Corporate private equity declined 21.6 percent in the three months to end-March and 17.3 percent in the last 12 months. Excluding energy, the portfolio declined 11.1 percent in the period.

“Impact of covid on companies and their outlook has been broad-based across the overall economy, as well as our portfolios, but energy was by far the largest detractor” in both private equity and private credit, chief financial officer Michael Chae said on the firm’s first quarter earnings call on Thursday.

“We can’t underscore enough that the decline reflects unrealised marks taken at a point in time of severe dislocation,” said Chae, describing the precipitous drops in the S&P 500 and high-yield debt and leveraged loan indices as “one of the most violent and swift declines in public markets on record”.

“Our first-quarter results were based on marks taken in the immediate wake of this. Although markets remain volatile, they’ve rebounded meaningfully off their lows. Indeed, in the first three weeks of April, our public stocks in corporate private equity have increased 20 percent.”

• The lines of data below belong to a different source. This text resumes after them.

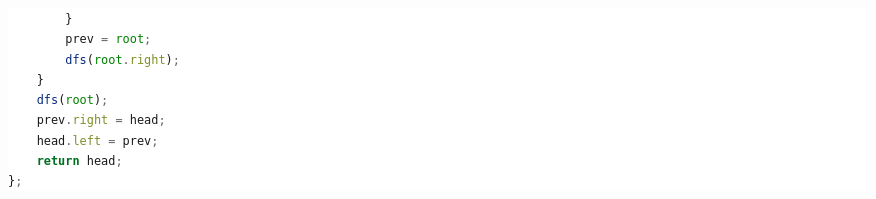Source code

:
 ```js
        }
        prev = root;
        dfs(root.right);
    }
    dfs(root);
    prev.right = head;
    head.left = prev;
    return head;
};
```




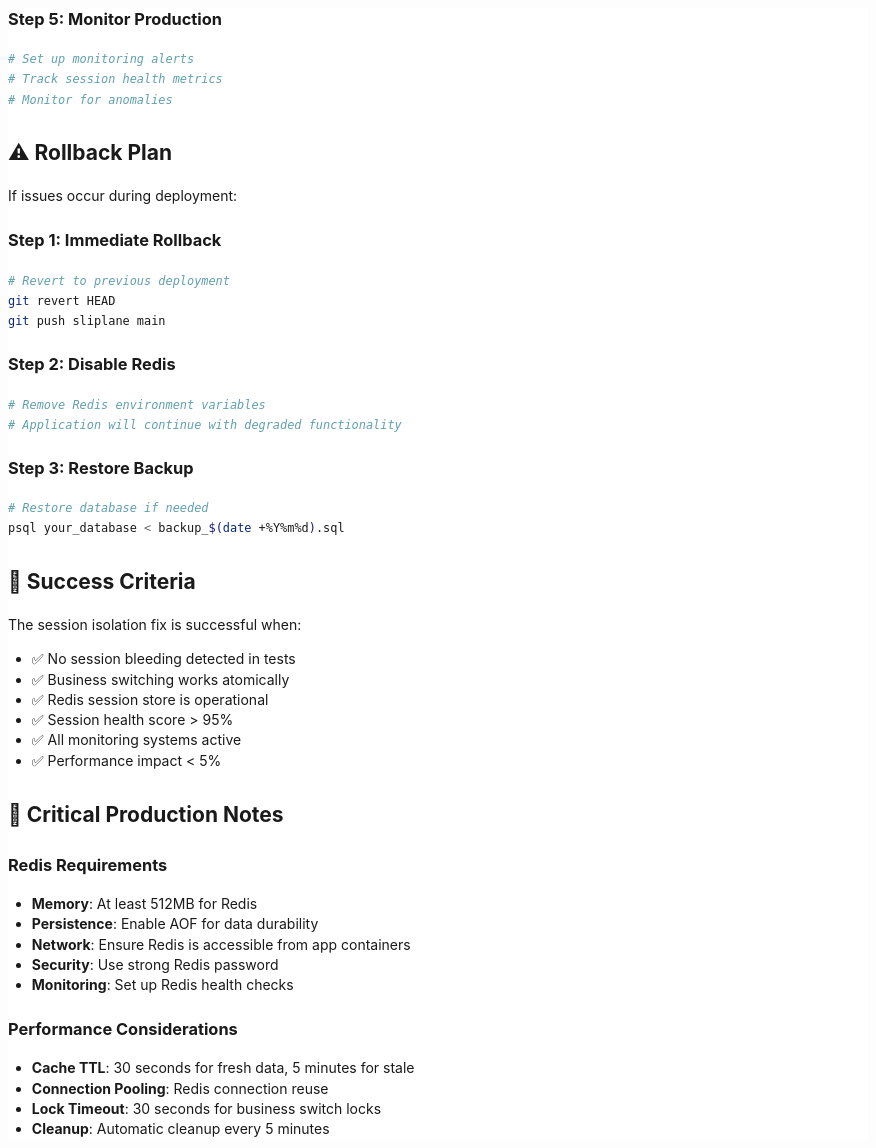 ### Step 5: Monitor Production
```bash
# Set up monitoring alerts
# Track session health metrics
# Monitor for anomalies
```

## ⚠️ Rollback Plan

If issues occur during deployment:

### Step 1: Immediate Rollback
```bash
# Revert to previous deployment
git revert HEAD
git push sliplane main
```

### Step 2: Disable Redis
```bash
# Remove Redis environment variables
# Application will continue with degraded functionality
```

### Step 3: Restore Backup
```bash
# Restore database if needed
psql your_database < backup_$(date +%Y%m%d).sql
```

## 🎯 Success Criteria

The session isolation fix is successful when:

- ✅ No session bleeding detected in tests
- ✅ Business switching works atomically
- ✅ Redis session store is operational
- ✅ Session health score > 95%
- ✅ All monitoring systems active
- ✅ Performance impact < 5%

## 🚨 Critical Production Notes

### Redis Requirements
- **Memory**: At least 512MB for Redis
- **Persistence**: Enable AOF for data durability
- **Network**: Ensure Redis is accessible from app containers
- **Security**: Use strong Redis password
- **Monitoring**: Set up Redis health checks

### Performance Considerations
- **Cache TTL**: 30 seconds for fresh data, 5 minutes for stale
- **Connection Pooling**: Redis connection reuse
- **Lock Timeout**: 30 seconds for business switch locks
- **Cleanup**: Automatic cleanup every 5 minutes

Despite the challenges faced by the current portfolio, it was a strong fundraising quarter for the firm. Private equity had inflows of $8.9 billion, compared with $8.3 billion for Q4. This included $4.8 billion for the initial close of the firm’s second core private equity fund, all of which was raised in the last two weeks of March. Blackstone also raised $4 billion for its first dedicated life sciences fund, which has a hard-cap of $4.5 billion, according to president and chief operating officer Jonathan Gray.

“Given the market turbulence, we expect fundraising to continue, but now at a slower pace,” Gray said. “We believe the secular shift to alternatives, and Blackstone in particular, will continue. Investor desire for better returns should be stronger than ever.”

Both Gray and firm co-founder and chairman Stephen Schwarzman said not being able to travel has yet to have an impact on fundraising. Schwarzman recounted a planned due diligence meeting for a fund that was expecting up to 150 LP attendees, which was switched to a Zoom meeting.

“Much like the rest of the way we’re all working, everybody was pretty adjusted and cool about that.”

Schwarzman said one of the advantages of being a long-established firm is “everybody on our side of the table knows everybody well on the other side of the table, virtually every institution in the world”.

“Now, with this whole distance of communication, it’s quite easy to get somebody on the phone anywhere in the world and talk to them and see them. That bond of trust that you have that’s developed over decades really becomes exceptionally useful in a situation like this.”

Both Schwarzman and Gray stressed the amount of dry powder the firm has to hand – $151.5 billion – giving it firepower to take advantage of the market environment.

Gray said the firm is already seeing “actionable opportunities” from the market dislocation, initially in structured credit and liquid market. Since the crisis began, Blackstone has bought $11 billion of public equities and liquid debt.

“We’re also beginning to see some rescue situations, although distress takes time to play out,” Gray said, adding that Blackstone is looking for businesses that are “cyclically, not secularly, under pressure”.

“These post-crisis investments should lay the groundwork for attractive future realisations.”

Around $30 billion of the firm’s dry powder is reserves for funds that have completed their investment periods.

“Our funds are designed with significant reserves which allow us to support investments even in the most challenged sectors today – energy, hotels and location-based entertainment – through additional capital where we believe the risk-return is appropriate,” Gray said.

The firm’s private equity arm put $5.5 billion to work in the quarter, and committed an additional $3.8 billion. Realisations stood at $2 billion for the quarter.

Gray said he expects “limited realisations in the near term”.

“Right now, in this kind of environment, it’s not a great time to sell assets.”

Blackstone’s overall assets under management dropped to $538 billion at the end of the quarter from $571 billion at the end of 2019. Distributable earnings were down to $557 million for the quarter from $914 million in Q4.